The plastic grocery bags in my cabinet are reproducing.

They must be, there is no other explanation for it. I buy groceries approximately once a week, and it is usually say, ten to twelve bags per trip. The milk and the juice might get double bagged, so I am gaining about sixteen bags per week, approximately.

I use two a day for the cat boxes, and hubby uses two to three a week to take a lunch to work. I use them as liners for my bathroom garbage cans, so that’s two more per week. I use them to throw out messy leftovers in the garbage, maybe one or two times a week. Not to mention that I throw out any with holes in them(so I won’t have a cat litter trail through the house).

If they aren’t spawning, why do I have dozens upon dozens of these things crowding up the cabinet under the sink? :confused:

Ugh, these things are a menace to be sure!! Now the grocery stores have started double bagging things like bottles of detergent or pop, etc…I’ll buy $20.00 worth of stuff and end up with like 20 plastic bags!

Some of the grocery stores around town have bins where you can drop off your giant wads of baggies to be recycled, so I try to remember to do that once or twice a month, that cuts down on them a bit.

Well, you’ve guess it. there is sexual activity under your cabinet.

I believe the life cycle of the common grocery bag is obscure, since they only mate when they have a large enough population. Don’t expect to get just a pair to have offspring, they just won’t do it. It’s speculated that they require at least a dozen for successful reproduction.
They tend to stay in dark places. Their young, (sandwich bags) are very shy, until they lose their zips and change to their adult color, usually brown or white, but all colors can be seen in different areas of the country.
The young tend to cling together in small boxes, pushed to the back of the drawer or cabinet.
As the adults age, they migrate to the bottom of nearby closets, where they die. You can often find their clear, thin bodies wrapped around mating wire hangers.

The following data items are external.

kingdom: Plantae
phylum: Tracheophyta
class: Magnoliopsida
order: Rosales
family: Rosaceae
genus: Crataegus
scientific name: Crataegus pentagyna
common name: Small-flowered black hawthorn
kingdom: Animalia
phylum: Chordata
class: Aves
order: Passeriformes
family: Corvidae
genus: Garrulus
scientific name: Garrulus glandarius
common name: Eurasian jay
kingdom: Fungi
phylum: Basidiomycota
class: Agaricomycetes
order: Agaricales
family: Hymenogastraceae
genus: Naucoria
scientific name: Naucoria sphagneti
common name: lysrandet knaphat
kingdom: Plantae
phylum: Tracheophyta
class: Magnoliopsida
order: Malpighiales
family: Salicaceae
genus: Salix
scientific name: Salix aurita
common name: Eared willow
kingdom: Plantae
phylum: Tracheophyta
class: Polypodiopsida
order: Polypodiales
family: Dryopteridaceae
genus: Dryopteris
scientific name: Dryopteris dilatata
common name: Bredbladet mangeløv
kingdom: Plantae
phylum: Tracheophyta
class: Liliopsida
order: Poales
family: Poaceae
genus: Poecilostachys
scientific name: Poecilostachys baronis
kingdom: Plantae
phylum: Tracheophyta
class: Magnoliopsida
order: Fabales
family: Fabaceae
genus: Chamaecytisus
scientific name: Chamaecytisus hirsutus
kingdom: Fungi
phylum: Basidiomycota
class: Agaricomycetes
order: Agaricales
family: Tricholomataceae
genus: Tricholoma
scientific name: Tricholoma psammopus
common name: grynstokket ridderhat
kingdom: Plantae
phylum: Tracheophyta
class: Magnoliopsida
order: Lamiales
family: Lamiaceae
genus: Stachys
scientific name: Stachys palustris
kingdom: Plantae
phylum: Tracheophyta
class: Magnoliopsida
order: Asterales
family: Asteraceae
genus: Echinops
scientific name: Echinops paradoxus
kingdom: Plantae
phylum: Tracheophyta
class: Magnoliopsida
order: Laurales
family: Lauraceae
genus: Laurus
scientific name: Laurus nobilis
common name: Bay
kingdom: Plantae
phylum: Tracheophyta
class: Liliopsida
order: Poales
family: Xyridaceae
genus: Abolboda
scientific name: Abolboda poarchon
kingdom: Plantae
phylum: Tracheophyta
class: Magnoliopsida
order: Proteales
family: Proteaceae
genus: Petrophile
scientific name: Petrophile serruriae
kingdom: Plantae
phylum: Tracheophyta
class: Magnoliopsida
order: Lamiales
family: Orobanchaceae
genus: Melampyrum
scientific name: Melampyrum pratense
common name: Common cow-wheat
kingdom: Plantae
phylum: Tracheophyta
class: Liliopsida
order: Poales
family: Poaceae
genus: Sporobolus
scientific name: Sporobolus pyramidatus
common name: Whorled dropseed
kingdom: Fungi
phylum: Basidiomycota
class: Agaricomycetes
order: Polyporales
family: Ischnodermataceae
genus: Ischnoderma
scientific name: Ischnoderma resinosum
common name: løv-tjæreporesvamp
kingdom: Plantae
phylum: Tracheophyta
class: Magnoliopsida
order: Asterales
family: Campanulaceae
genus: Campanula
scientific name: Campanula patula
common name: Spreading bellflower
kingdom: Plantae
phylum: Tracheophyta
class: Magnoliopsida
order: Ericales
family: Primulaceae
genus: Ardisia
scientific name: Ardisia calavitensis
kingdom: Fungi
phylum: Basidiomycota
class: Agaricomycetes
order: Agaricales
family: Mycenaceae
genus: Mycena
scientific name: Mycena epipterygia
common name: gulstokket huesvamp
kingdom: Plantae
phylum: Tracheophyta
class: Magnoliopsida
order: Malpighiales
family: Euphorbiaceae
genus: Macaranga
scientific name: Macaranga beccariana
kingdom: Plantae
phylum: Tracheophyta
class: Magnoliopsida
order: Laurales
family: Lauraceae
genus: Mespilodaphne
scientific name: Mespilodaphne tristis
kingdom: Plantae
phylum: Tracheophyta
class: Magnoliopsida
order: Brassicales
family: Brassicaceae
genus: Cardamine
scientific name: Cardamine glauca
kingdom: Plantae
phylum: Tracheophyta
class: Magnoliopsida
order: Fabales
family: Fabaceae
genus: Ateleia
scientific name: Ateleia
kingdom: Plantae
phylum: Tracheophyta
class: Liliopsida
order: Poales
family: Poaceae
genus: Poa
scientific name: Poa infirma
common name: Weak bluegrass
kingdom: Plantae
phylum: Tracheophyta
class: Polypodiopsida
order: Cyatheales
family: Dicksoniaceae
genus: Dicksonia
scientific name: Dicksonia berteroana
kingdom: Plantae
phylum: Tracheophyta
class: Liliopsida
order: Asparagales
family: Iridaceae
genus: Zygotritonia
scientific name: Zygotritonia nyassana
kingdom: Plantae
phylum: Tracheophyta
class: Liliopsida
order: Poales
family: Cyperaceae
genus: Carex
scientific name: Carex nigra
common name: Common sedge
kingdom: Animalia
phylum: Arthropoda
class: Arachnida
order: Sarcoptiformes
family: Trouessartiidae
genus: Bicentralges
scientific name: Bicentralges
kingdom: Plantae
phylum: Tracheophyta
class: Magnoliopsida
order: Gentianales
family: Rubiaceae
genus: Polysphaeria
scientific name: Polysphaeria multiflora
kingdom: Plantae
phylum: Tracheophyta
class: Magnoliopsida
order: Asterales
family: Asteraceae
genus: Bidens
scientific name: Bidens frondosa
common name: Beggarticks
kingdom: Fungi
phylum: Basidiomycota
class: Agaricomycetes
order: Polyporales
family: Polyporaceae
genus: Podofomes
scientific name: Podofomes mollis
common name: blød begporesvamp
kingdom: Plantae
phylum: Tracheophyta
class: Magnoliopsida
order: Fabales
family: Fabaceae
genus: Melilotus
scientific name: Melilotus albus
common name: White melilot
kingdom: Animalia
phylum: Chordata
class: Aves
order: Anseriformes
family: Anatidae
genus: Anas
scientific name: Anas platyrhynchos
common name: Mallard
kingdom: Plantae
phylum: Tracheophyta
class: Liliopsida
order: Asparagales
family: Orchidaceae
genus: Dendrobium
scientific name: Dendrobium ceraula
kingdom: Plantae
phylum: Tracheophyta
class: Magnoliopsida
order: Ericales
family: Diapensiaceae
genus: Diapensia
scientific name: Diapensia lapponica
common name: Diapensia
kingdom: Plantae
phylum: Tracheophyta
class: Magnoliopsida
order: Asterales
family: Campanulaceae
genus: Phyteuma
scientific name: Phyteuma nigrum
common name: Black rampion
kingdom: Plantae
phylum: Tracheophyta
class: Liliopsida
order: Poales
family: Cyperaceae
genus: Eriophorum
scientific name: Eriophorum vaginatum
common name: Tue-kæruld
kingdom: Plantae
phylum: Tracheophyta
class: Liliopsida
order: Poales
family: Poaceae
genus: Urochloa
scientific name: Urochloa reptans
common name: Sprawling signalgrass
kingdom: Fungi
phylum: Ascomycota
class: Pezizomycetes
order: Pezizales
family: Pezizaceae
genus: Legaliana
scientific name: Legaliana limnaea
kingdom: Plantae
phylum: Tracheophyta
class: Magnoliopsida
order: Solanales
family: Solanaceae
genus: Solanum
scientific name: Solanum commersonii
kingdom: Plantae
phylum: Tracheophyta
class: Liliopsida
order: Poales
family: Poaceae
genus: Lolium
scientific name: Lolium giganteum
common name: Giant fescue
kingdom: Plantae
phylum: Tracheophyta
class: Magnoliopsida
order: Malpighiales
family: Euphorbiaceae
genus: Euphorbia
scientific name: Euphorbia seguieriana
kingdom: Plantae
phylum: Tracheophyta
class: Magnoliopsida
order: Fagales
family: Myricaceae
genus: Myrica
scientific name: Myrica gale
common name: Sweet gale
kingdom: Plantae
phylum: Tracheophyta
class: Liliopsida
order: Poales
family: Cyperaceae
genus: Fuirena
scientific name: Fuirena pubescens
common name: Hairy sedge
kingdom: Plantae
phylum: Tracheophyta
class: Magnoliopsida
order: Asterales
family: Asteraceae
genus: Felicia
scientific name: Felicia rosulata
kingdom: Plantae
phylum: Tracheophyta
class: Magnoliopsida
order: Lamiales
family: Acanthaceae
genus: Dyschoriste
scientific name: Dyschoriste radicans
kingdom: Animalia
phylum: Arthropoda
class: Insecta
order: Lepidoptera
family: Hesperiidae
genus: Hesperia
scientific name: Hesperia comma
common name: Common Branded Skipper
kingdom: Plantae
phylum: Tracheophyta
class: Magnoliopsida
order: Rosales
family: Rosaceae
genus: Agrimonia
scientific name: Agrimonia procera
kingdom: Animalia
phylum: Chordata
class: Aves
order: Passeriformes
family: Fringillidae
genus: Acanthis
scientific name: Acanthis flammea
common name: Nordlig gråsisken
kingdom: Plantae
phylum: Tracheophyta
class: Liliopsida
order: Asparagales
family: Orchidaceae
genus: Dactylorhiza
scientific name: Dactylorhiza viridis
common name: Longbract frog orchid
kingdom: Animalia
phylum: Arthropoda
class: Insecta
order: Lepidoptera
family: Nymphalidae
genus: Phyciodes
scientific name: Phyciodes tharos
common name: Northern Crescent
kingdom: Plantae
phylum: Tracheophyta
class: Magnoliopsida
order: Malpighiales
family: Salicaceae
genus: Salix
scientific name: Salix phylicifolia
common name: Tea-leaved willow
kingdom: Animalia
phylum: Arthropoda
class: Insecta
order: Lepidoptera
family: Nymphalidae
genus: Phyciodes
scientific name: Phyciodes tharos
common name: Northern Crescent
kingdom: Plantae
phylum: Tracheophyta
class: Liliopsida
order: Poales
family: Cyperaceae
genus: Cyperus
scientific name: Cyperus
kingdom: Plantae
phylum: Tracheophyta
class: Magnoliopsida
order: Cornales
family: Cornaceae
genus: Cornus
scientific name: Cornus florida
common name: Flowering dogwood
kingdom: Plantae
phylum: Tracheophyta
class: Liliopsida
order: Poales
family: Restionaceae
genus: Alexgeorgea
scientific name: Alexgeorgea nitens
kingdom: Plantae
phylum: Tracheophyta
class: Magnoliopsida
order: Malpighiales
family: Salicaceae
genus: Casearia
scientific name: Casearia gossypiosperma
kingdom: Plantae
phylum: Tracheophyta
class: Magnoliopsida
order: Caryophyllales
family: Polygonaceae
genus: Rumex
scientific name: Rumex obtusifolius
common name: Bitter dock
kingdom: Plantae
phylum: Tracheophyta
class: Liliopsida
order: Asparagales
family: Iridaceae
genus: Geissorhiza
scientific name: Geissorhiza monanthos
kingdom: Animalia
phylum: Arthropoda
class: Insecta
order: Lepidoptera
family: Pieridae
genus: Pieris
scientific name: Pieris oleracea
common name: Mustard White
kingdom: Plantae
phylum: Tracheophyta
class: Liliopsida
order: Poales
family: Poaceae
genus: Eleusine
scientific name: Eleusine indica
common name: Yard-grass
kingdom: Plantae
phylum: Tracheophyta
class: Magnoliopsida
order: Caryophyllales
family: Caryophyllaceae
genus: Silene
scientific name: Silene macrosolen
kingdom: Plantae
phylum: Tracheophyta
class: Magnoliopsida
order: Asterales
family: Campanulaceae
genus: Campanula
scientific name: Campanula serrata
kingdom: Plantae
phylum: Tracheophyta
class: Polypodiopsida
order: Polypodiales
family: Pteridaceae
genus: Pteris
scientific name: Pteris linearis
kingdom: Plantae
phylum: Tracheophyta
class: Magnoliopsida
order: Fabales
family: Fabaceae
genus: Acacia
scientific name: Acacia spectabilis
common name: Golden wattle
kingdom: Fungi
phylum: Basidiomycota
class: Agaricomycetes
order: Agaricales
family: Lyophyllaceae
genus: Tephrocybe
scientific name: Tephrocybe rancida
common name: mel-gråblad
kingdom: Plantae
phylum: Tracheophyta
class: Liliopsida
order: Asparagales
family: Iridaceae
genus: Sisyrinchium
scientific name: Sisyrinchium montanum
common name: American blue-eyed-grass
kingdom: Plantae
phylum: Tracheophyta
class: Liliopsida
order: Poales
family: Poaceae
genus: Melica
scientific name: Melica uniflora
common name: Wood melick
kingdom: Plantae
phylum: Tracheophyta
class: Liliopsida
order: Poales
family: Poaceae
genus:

It’s uncertain if their presence is required for successful hanger reproduction, since the hanger offspring are often lost during the pupal phase. The hanger population has dwindled over the past several years, so study is more important than ever.

Once the hanger have successfully mated, paperclips are born. They race through the house, climbing into drawers, under couches and into unused coffee cups. Since they are hardy and mobile in this stage, they often seem more plentiful.

Unfortunately, they tend to all pupate together, usually just before you need one. Their pupal stage is the safety pin. Since, the paperclips have to hide to pupate, and the pupal stage is short, you don’t find them very often, and when you do, they’re gone again when you actually need one. you might find small under developed ones in odd places, but those don’t usually survive.
Once they’ve emerged from their safety pin, they once again co-mingle on the closet floor, starting the cycle over again.

picunurse, that has got to be one of the funniest posts I’ve seen in a long time! My sides are hurting from laughing so hard. Thanks, I needed that.

Baker, thank you! Most of the time when I attempt to be clever, and really think I have been, the thread dies a quick and brutal death. :slight_smile:

I’m intrigued, picunurse, but I suspect that twist-ties play some vital role in this lifecycle. Obviously, more research needs to be done in this area.

Hmmm. Twist ties, and bread clips…may be the equivalent of eggs and sperm, like fish. I just don’t know.

We have an overabundance of plastic grocery bags, too. We used to live in an apartment complex, and so used the bags as our every-day garbage bags and tossed one down the chute every day or two (in addition to using them for the cat litter). Now we only have large-bag garbage pickup twice a week at the curb, so we haven’t been using them as quickly and they just keep piling up. They are overflowing out of the IKEA plastic bag holder that we have installed in the pantry door.

We are slowly getting into the habit of remembering to bring our reusable grocery bags to to the groceries, so hopefully we will be able to slow down the earnest reproduction of plastic bags!

Our Booster Club helps furnish the apartments for the unmarried hockey players - the team leases the apartments and furniture, and we supply bedding, towels, kitchenware, etc… At the end of last season I went with two other BC members to start clearing the apartments where the players had already left town. I went into the kitchen and started putting everything up on the counter to be boxed up and inventoried for next season. I started clearing under the sink and volia! The space from the cabinet door to the wall, under the counter (about a four foot space) was completely packed with plastic grocery bags. I don’t think the three guys in that apartment had thrown away one bag in the 6 months they were in the apartment. I felt like a mole, tunneling in the dark through the bags. I called the others in to witness my find - they were speechless.

I have now found out that the three guys will be returning to play for us again this season. I am looking forward to asking them about the bags.

Could you bring re-usable clothes bag when you go shopping next time?

God in His wisdom knows how disturbed we are when we lose socks in the dryer, so He replaces them with the grocery bags. Do not question the will of the Lord!

Picunurse, how do you explain spare change appearing behind sofa cushions?

I’ve maintained for several years that pennies breed, but not fast enough to do you any good.

It falls out of your pockets, silly!